## Written task
Transcribe word for word the lines spanning the line with "text: (567, 355) -> (614, 419), moved" through the end of the records.

## Material for this task
# # # # #
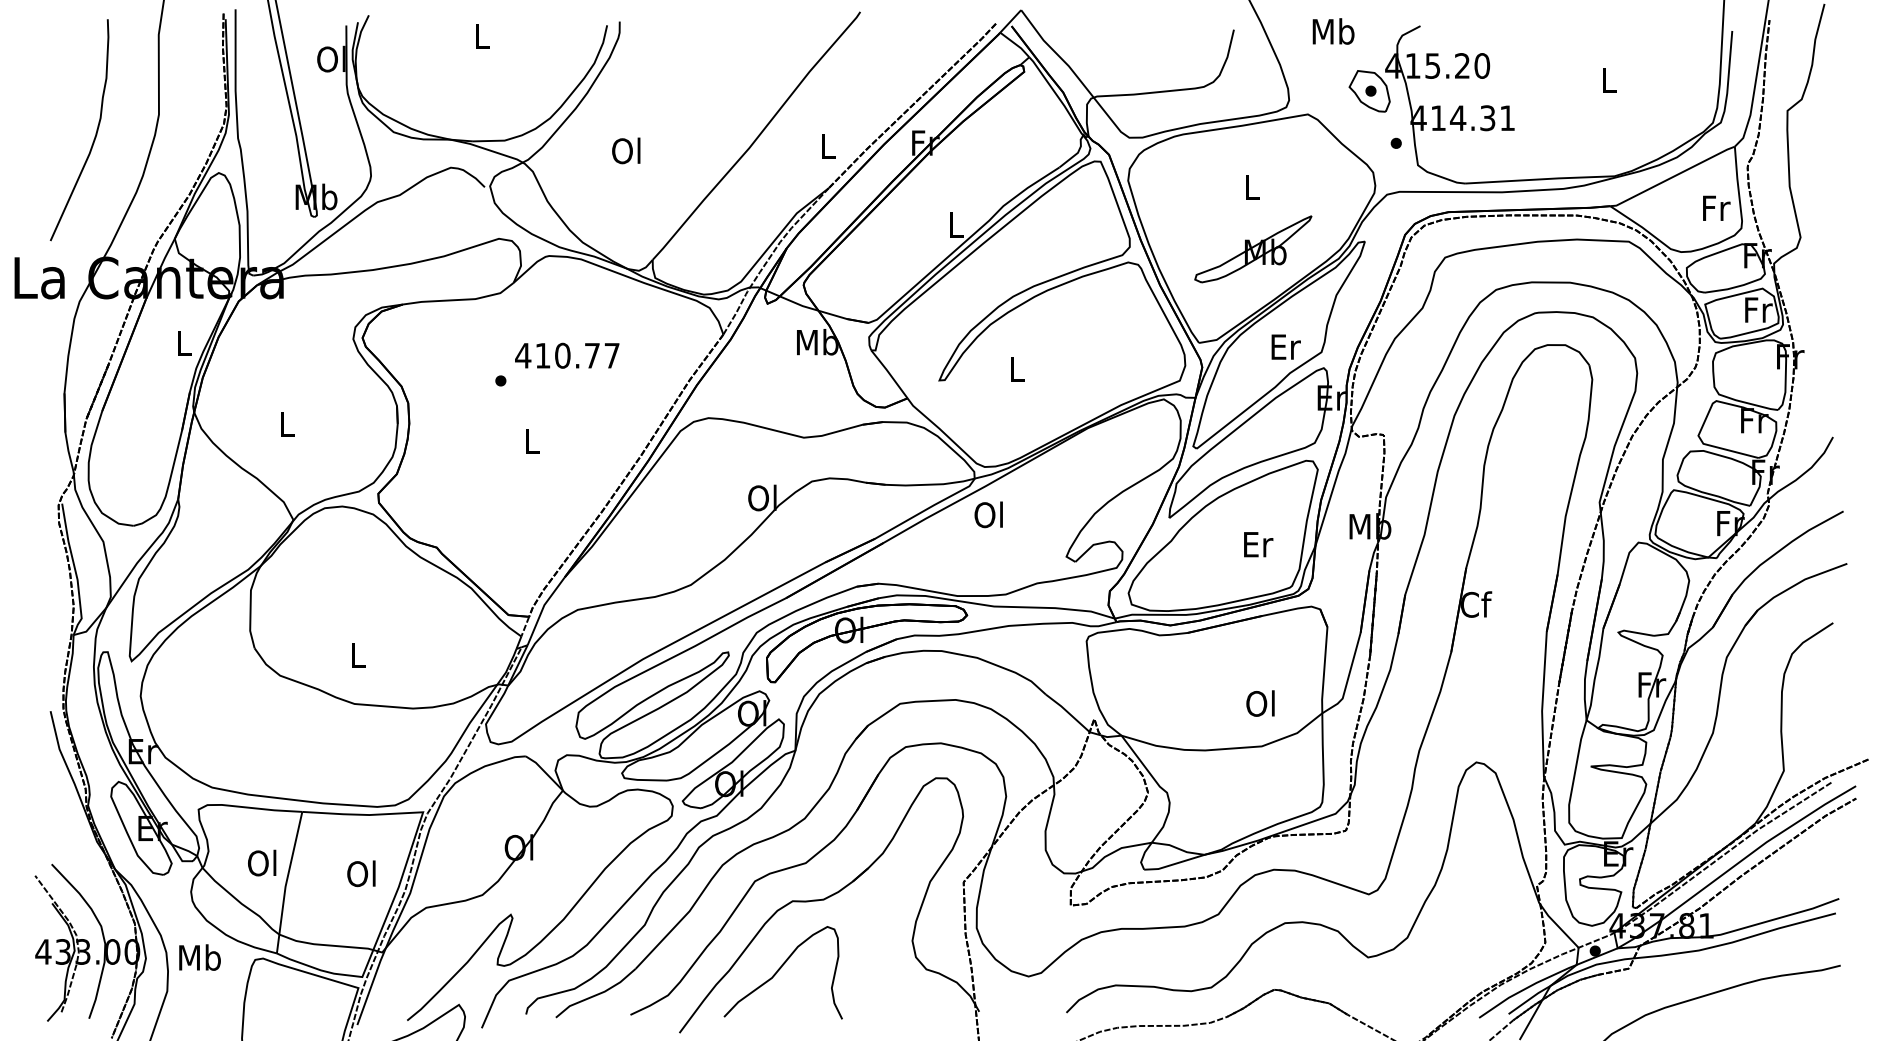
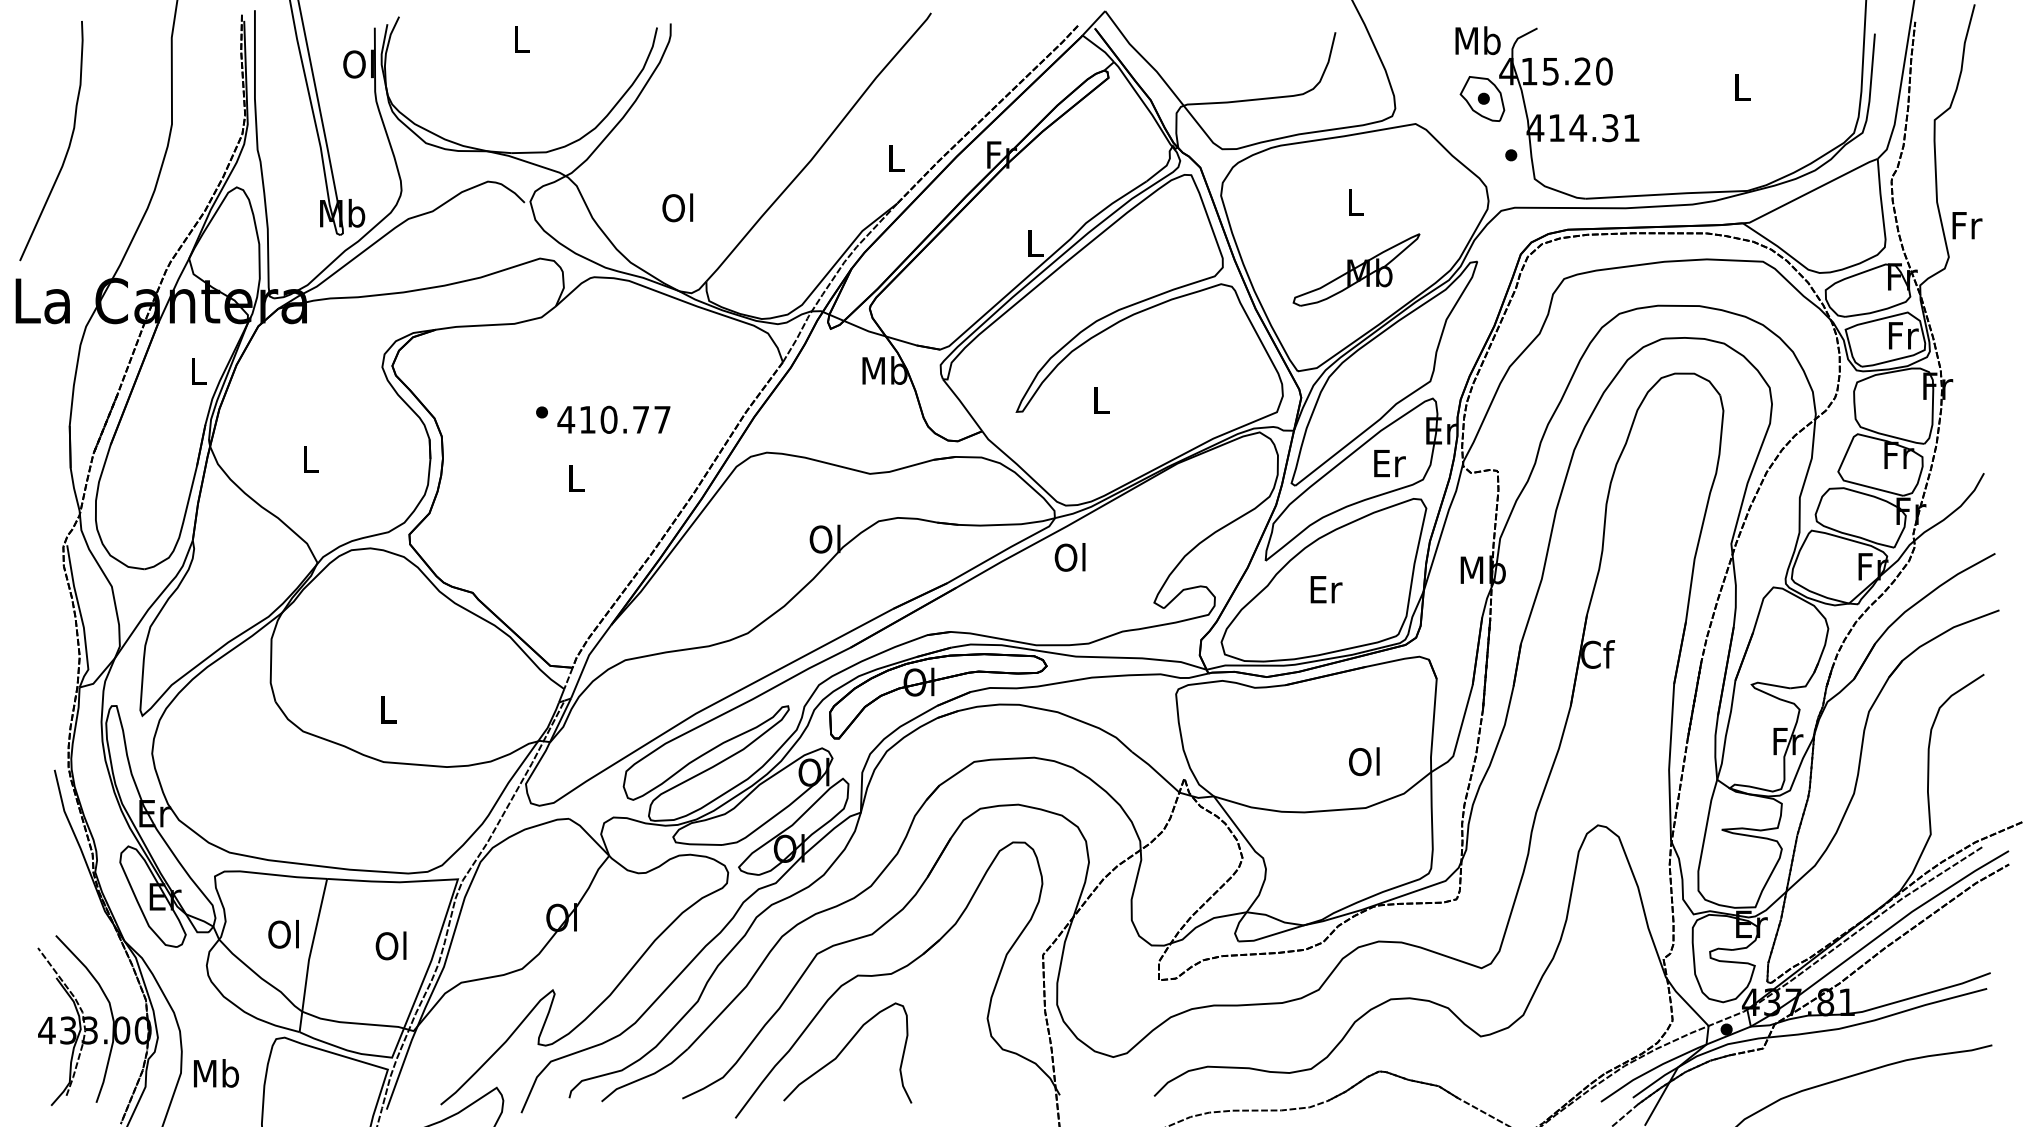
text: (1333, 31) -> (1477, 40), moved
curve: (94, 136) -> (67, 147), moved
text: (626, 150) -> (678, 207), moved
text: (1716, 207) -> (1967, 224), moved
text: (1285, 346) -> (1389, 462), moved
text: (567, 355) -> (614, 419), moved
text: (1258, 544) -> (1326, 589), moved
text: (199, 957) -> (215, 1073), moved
# # # # #
## Your solution
text: (567, 355) -> (614, 419), moved
text: (1258, 544) -> (1326, 589), moved
text: (199, 957) -> (215, 1073), moved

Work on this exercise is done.